### Required action
Go through the lines below. Copy those with "guest".

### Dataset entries
━━━━━━━━

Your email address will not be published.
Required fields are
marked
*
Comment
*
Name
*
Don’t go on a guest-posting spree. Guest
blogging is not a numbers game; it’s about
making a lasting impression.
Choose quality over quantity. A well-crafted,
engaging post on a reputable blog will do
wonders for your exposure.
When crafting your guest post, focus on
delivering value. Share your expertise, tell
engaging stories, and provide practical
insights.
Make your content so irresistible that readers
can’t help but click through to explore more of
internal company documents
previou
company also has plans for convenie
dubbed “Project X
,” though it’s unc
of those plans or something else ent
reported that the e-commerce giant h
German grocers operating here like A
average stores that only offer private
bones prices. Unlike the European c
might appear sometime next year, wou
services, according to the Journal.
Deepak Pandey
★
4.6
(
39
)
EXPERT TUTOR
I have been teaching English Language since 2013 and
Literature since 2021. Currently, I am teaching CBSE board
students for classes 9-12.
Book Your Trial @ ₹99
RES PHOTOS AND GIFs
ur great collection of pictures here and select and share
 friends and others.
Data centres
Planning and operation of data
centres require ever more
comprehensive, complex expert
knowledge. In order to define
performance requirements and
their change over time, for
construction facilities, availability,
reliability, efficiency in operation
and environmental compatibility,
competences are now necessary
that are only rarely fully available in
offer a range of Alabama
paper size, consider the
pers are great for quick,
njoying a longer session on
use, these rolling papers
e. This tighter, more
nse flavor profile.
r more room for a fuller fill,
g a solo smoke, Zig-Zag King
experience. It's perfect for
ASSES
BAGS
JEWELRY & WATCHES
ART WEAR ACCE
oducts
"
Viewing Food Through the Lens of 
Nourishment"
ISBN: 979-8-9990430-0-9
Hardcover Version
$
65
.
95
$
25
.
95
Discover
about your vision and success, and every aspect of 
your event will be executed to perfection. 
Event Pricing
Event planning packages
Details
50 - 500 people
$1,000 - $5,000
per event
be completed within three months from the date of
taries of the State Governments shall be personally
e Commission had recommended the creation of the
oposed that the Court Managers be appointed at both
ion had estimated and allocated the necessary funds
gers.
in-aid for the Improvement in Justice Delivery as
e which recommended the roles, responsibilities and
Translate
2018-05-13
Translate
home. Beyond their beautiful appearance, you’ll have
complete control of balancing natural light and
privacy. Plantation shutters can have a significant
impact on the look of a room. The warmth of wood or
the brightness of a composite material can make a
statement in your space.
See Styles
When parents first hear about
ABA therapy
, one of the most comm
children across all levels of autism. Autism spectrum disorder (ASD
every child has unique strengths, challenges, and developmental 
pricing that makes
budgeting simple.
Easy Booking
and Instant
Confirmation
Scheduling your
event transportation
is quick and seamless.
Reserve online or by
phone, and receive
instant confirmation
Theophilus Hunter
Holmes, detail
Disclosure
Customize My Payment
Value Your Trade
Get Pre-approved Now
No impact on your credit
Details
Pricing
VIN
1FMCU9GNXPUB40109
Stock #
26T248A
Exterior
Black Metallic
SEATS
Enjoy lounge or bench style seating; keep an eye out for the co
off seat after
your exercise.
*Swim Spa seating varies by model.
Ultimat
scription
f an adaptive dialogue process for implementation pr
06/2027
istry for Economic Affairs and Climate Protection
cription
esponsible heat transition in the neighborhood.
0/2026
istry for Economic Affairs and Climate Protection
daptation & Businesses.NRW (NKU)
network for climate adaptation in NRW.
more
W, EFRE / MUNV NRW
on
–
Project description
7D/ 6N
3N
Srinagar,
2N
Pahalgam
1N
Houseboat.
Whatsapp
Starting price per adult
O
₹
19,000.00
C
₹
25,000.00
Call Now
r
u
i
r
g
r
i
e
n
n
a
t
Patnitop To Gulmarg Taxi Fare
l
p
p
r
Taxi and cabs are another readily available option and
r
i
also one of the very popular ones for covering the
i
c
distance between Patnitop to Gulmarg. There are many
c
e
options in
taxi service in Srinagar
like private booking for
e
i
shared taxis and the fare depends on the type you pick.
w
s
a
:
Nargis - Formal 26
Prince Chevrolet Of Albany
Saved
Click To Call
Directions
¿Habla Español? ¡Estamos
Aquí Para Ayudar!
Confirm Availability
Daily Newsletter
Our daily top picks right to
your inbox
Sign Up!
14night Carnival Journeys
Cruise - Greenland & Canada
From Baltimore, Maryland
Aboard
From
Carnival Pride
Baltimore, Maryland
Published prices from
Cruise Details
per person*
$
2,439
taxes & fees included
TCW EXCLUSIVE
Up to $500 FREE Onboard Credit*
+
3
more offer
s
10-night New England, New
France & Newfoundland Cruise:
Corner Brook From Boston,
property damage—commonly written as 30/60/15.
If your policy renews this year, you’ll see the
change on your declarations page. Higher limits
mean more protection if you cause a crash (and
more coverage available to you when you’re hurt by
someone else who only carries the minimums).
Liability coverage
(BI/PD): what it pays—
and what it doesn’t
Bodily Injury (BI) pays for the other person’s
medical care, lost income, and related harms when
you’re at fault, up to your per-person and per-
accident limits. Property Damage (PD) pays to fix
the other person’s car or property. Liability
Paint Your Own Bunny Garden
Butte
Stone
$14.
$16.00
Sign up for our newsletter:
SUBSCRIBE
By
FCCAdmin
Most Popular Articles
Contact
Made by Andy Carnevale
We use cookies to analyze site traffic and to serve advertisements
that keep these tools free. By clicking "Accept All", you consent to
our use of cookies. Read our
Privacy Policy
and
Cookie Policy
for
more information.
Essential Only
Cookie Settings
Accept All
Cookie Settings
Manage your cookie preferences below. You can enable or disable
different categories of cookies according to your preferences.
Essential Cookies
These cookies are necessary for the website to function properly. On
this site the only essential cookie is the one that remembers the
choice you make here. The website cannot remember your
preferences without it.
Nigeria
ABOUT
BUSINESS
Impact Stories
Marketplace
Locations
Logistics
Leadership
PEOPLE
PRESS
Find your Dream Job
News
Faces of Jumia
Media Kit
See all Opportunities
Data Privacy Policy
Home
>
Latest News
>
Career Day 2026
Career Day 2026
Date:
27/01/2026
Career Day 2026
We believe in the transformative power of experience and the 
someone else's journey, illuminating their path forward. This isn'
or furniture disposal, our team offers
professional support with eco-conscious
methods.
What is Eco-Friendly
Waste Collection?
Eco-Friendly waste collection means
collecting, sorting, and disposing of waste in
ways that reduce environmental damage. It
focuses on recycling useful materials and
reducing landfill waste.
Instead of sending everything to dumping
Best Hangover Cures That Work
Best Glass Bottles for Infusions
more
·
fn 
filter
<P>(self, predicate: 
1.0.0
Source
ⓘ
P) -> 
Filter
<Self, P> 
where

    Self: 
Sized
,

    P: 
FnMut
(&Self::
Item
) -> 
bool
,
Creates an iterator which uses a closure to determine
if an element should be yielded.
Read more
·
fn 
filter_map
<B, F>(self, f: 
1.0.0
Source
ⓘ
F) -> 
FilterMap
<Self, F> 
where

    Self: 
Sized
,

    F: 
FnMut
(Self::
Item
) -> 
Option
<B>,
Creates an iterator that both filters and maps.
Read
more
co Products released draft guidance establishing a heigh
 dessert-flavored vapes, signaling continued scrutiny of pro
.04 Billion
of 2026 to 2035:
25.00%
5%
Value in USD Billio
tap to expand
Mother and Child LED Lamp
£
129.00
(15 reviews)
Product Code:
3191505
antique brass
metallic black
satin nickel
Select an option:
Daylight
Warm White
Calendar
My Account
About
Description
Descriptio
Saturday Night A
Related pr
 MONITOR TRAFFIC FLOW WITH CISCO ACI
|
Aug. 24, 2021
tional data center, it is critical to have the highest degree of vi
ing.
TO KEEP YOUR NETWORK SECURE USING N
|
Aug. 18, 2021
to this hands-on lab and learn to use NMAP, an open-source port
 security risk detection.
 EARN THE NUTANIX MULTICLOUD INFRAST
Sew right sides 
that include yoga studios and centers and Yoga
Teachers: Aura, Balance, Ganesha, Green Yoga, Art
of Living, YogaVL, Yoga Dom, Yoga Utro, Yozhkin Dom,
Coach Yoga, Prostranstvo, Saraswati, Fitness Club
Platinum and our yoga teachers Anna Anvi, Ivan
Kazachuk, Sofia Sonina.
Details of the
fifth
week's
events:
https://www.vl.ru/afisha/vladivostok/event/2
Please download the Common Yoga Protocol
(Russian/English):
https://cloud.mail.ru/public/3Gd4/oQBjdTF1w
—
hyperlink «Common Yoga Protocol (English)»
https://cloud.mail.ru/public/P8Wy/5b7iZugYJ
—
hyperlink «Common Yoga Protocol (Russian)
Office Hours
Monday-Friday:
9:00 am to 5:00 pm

━━━━━━━━

### Expected answer
Don’t go on a guest-posting spree. Guest
When crafting your guest post, focus on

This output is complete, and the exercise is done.